Where the intervals of peace are used for the preparation of fresh wars, propaganda also plays an important part. It is a significant fact that it is precisely in those countries where military preparations are carried on most intensively that truth is most carefully distorted and suppressed. In the liberal countries there is no official peace-time censorship, such as exists in the totalitarian states. But this does not mean, unhappily, that there is no suppression or distortion of truth in the press of these countries. Newspapers are now run almost exclusively for profit. The result is that nothing must be printed that may dry up the sources of profit. Anything which might frighten away advertisers is kept out of the papers. Nor must we forget the power of the socially irresponsible rich men who own newspapers. These men dictate policy to their editors according to the whim of the moment of their own pecuniary interests. Private, plutocratic censorship takes the place in liberal countries of the official state censorship of totalitarian countries. Luckily, the whims and the financial interests of the plutocrats are not identical. What one suppresses, another allows to appear. More truth gets through in the liberal than in the totalitarian countries. Still, the system in both is thoroughly vicious. (Consult Hamilton Fyfe’s Press Parade.)

. . .

women in modern war, position of

Between 1914 and 1918 the part played by women in carrying on the war was considerable. In France, for example, towards the end of the war, 1,500,000 women were employed in the war industries alone. In England the number of women employed in industry at large was about three millions. Of these, a considerable proportion worked in munition factories. Most of the rest took place of men who were thus released for military service.

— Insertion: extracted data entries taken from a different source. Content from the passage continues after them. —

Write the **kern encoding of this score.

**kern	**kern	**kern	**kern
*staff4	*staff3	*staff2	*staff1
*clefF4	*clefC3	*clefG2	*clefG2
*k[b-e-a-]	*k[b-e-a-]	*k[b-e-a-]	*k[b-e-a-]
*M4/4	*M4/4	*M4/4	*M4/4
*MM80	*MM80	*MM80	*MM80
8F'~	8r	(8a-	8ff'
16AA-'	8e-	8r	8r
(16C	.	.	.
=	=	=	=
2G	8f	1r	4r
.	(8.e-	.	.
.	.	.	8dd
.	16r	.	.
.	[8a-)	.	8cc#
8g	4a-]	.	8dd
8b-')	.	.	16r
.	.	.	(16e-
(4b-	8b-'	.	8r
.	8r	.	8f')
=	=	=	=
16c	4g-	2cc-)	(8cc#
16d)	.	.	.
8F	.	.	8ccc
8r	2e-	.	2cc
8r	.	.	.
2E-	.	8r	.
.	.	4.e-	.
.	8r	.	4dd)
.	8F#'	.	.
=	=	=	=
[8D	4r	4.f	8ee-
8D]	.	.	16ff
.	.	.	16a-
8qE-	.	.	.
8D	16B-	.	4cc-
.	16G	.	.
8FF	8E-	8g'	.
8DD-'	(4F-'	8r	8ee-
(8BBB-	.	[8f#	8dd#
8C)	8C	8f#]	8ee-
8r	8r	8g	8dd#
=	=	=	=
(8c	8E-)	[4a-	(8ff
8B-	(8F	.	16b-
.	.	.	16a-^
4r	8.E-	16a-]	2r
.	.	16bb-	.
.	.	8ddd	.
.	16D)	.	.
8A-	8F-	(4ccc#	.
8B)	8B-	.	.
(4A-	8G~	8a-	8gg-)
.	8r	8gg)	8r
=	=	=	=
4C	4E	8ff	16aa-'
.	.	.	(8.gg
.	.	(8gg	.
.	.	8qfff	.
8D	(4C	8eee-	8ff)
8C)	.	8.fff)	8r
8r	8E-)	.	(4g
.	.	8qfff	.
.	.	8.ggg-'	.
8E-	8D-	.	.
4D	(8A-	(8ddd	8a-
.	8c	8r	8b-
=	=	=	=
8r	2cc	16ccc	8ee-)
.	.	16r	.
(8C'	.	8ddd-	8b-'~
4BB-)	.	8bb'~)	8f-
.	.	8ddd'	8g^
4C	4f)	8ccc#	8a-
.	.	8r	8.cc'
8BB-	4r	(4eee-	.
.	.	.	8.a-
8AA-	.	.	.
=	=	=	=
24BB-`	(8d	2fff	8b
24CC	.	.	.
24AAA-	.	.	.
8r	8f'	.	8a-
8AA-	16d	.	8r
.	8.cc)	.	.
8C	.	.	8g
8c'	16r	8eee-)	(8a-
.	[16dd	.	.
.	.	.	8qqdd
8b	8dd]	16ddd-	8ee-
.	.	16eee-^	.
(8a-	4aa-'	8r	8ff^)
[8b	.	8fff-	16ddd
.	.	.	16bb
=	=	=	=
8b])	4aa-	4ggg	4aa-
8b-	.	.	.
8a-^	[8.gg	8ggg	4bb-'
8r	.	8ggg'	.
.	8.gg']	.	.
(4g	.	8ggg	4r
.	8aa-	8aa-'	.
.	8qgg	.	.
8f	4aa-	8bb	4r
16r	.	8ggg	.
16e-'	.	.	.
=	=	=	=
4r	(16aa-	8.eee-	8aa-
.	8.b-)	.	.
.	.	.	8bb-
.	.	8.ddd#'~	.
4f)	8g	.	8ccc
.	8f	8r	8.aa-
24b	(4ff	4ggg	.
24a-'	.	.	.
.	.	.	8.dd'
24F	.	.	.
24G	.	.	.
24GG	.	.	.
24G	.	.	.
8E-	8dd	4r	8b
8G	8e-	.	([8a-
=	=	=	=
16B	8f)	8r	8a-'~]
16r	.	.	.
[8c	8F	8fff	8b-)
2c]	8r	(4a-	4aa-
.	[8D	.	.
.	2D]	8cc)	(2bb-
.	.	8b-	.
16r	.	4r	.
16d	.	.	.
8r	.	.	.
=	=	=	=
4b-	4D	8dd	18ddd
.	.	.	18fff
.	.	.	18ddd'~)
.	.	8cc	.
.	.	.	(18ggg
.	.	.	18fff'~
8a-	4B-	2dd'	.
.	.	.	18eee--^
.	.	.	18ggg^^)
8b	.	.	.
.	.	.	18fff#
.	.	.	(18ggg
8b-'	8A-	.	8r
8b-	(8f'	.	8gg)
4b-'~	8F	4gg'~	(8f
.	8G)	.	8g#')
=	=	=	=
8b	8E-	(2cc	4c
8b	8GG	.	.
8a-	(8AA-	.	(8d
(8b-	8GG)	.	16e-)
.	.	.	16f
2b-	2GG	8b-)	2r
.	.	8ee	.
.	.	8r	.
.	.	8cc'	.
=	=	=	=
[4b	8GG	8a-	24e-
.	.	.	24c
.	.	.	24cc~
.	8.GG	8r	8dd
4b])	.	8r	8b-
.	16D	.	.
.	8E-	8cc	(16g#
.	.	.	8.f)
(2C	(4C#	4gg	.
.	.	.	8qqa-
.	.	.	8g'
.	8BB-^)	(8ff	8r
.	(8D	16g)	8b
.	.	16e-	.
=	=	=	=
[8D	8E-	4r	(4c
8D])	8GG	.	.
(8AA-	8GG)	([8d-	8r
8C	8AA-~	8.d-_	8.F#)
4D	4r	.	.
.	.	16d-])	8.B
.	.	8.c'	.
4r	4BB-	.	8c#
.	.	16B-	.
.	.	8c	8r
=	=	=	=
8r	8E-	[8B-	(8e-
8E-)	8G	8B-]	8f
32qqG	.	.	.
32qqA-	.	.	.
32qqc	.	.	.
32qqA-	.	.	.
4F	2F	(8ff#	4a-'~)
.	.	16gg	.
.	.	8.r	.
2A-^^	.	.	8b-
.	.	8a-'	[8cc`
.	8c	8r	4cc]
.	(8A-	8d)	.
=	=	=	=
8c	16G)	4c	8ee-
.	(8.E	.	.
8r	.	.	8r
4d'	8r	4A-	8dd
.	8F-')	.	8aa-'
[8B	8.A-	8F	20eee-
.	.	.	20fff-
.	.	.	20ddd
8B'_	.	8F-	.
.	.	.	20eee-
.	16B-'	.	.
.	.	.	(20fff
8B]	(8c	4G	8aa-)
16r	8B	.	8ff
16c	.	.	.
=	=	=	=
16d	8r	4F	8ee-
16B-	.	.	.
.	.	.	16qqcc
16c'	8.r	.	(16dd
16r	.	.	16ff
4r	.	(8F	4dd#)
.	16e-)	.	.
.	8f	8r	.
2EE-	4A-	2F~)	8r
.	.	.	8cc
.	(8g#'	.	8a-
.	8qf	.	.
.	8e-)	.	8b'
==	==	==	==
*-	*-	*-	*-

In the last war, women gave their services voluntarily. In the next, they will almost certainly be subject to conscription. In the words of a French military writer, Colonel Émile Mayer, “It is the function of the military authority to exploit its human materials [sic] as best it can, in the interests of national defence, without regard to the age of the individuals.” Again, in time of national crisis, every citizen “is at the disposal of the State, whatever his or her sex.” In any future war there will be, not merely military conscription, but also industrial, intellectual and moral conscription: and the whole population, women, children and the aged, as well as men, will be subjected to this State-imposed slavery. War is no longer an affair conducted by a small body of professionals; it has become totalitarian. Women are as intimately concerned in it as men.

Review

  1. 1. In what terms does Huxley dismiss the argument that warfare is a ‘natural’ state for humans?

  2. 2. In what way does he see pacifism as both a just and a practical policy?